Was he objectively attractive? Yes. But the only people I was attracted to—the only men I wanted to give myself to—were seated at this table.

“He’s an attractive guy, Bambi. You’d have to be half dead not to notice it.” Dacre lifted a brow at me, daring me to deny it.

“Fine, he’s good looking, but it’s… whatever. He’s not important. And the one thing I’ll never be confused about is how I feel about the three of you.”

I reached out to cup Presley’s cheek, knowing he needed the physical reassurance the most. Sinclair and Dacre seemed almost accepting of Boston’s presence, but Presley was resistant, and honestly…

so was I. Punching Trent in the face wasn’t going to send me running into his arms. Especially when it meant leaving Pres, Sin, and Dacre behind.

That wasn’t going to happen. Ever. And the sooner Boston understood that, they better off we’d all be.

Pres calmed slightly at my words, but I could still see the panic behind his eyes that he was trying so hard to hide. He thought I was going to leave him, like everyone else in his life had, with the exception of his brothers.

“I’m not going anywhere.” I pressed my mouth to his in a quick kiss and when we pulled apart his panic had eased.

“Get to know him if that’s what you want,” Sinclair said, voice hard. Presley went to protest again, but Sin cut him off.

“Ivers is here, Pres, whether we like it or not. The way the guy’s…” He paused, choosing his words carefully, my suspicion that I was being kept in the dark only growing. “... showed up here, it’s clear he doesn’t plan on leaving any time soon.”

I swallowed at the sudden lump in my throat. I didn’t want this tension between us, and I was all too aware that I was the cause.

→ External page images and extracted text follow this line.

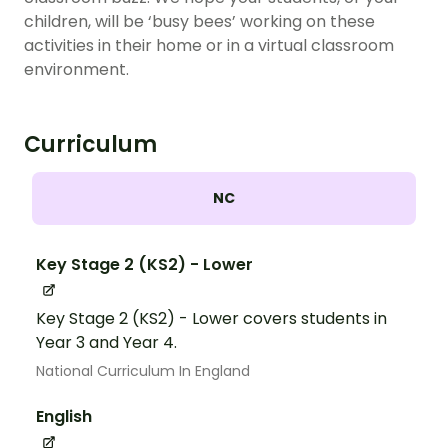
children, will be ‘busy bees’ working on these
activities in their home or in a virtual classroom
environment.
Curriculum
NC
Key Stage 2 (KS2) - Lower
Key Stage 2 (KS2) - Lower covers students in
Year 3 and Year 4.
National Curriculum In England
English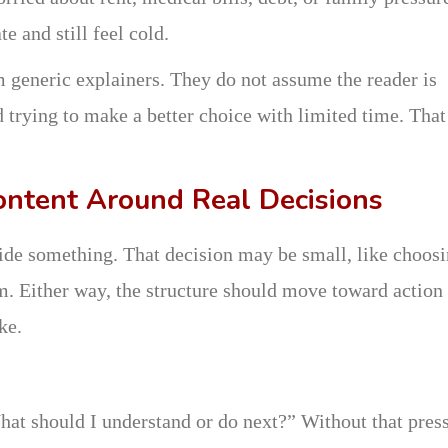
e and still feel cold.
m generic explainers. They do not assume the reader is
 trying to make a better choice with limited time. That
ontent Around Real Decisions
ide something. That decision may be small, like choosi
ram. Either way, the structure should move toward action
ke.
hat should I understand or do next?” Without that press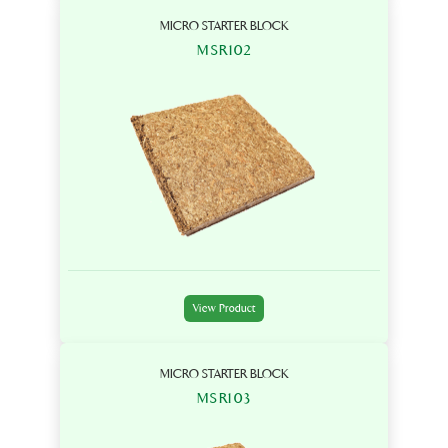
MICRO STARTER BLOCK
MSR102
View Product
MICRO STARTER BLOCK
MSR103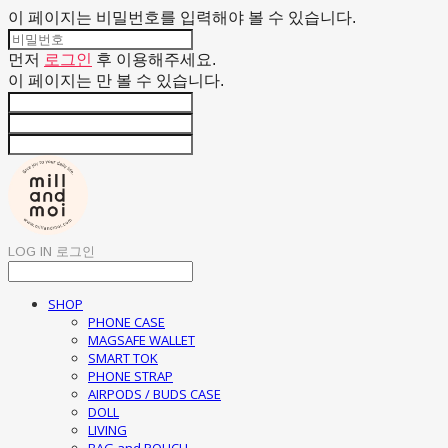
이 페이지는 비밀번호를 입력해야 볼 수 있습니다.
먼저
로그인
후 이용해주세요.
이 페이지는
만 볼 수 있습니다.
LOG IN
로그인
SHOP
PHONE CASE
MAGSAFE WALLET
SMART TOK
PHONE STRAP
AIRPODS / BUDS CASE
DOLL
LIVING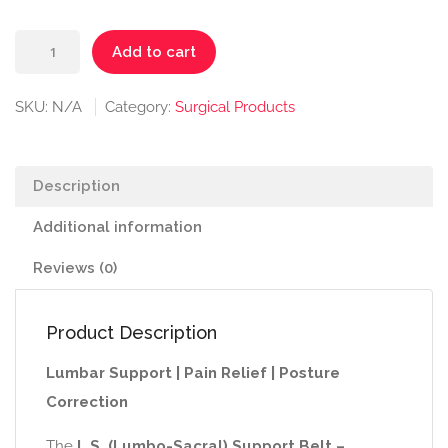
₹450.00.
₹390.00.
L.S.
Add to cart
Support
Belt
SKU:
N/A
Category:
Surgical Products
–
Regular
quantity
Description
Additional information
Reviews (0)
Product Description
Lumbar Support | Pain Relief | Posture
Correction
The
L.S. (Lumbo-Sacral) Support Belt –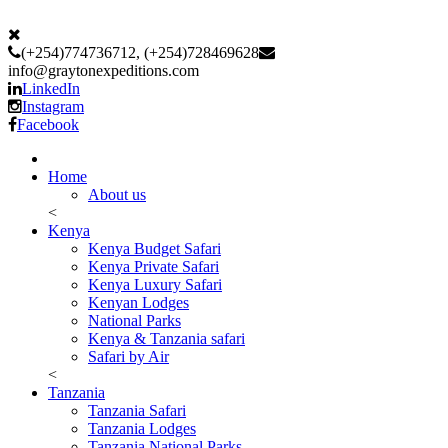
(+254)774736712, (+254)728469628
info@graytonexpeditions.com
LinkedIn
Instagram
Facebook
Home
About us
<
Kenya
Kenya Budget Safari
Kenya Private Safari
Kenya Luxury Safari
Kenyan Lodges
National Parks
Kenya & Tanzania safari
Safari by Air
<
Tanzania
Tanzania Safari
Tanzania Lodges
Tanzania National Parks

“If you had a shot at Dempsey,” Sinclair went on. “Would you fight for her?”

Pres brought my hand to his lips and kissed it. “With everything I had.”

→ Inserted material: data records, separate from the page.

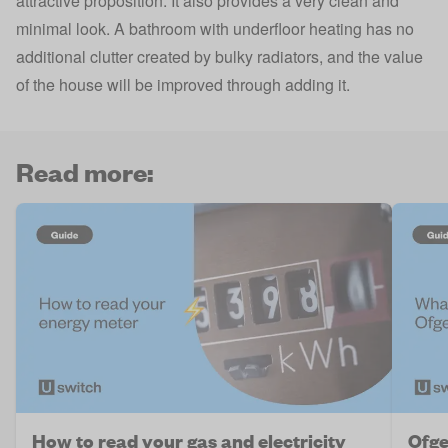
attractive proposition. It also provides a very clean and
minimal look. A bathroom with underfloor heating has no
additional clutter created by bulky radiators, and the value
of the house will be improved through adding it.
Read more:
How to read your gas and electricity
Ofge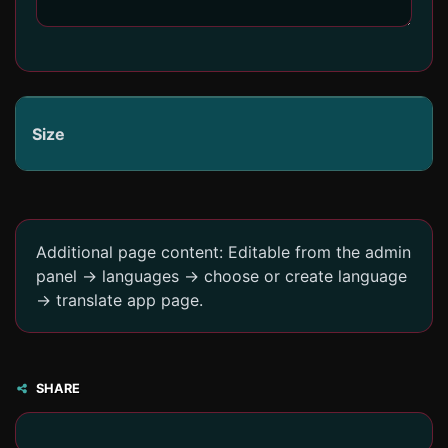
Size
Additional page content: Editable from the admin
panel -> languages -> choose or create language
-> translate app page.
SHARE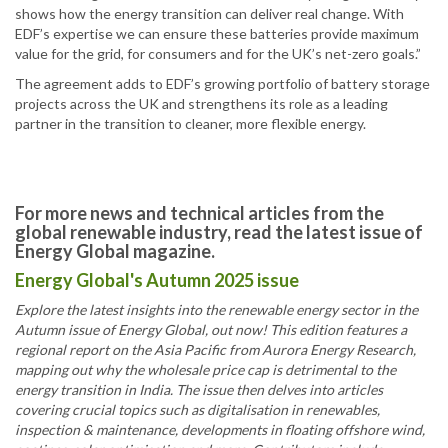
shows how the energy transition can deliver real change. With
EDF’s expertise we can ensure these batteries provide maximum
value for the grid, for consumers and for the UK’s net-zero goals.”
The agreement adds to EDF’s growing portfolio of battery storage
projects across the UK and strengthens its role as a leading
partner in the transition to cleaner, more flexible energy.
For more news and technical articles from the
global renewable industry, read the latest issue of
Energy Global magazine.
Energy Global's Autumn 2025 issue
Explore the latest insights into the renewable energy sector in the
Autumn issue of Energy Global, out now! This edition features a
regional report on the Asia Pacific from Aurora Energy Research,
mapping out why the wholesale price cap is detrimental to the
energy transition in India. The issue then delves into articles
covering crucial topics such as digitalisation in renewables,
inspection & maintenance, developments in floating offshore wind,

I melted at his words despite the funk we were all in.

“So let him try,” Dacre cut in. “Us making this harder on Dempsey will only push her away. From us.”

I shook my head. “None of you could ever push me away.” I glanced at each of them. “I’ll never stop wanting you.”

I needed them to believe me. What I felt for each of them could never be broken or tainted. Not by anyone.

Pres sighed. “Do what you have to do, Sass. Just make sure you always come back to us.”

The words were encouraging, but laced with defeat at the same time.

“I’ll always come back to you, Pres. Because I’m not going anywhere. Least of all with Boston Ivers.”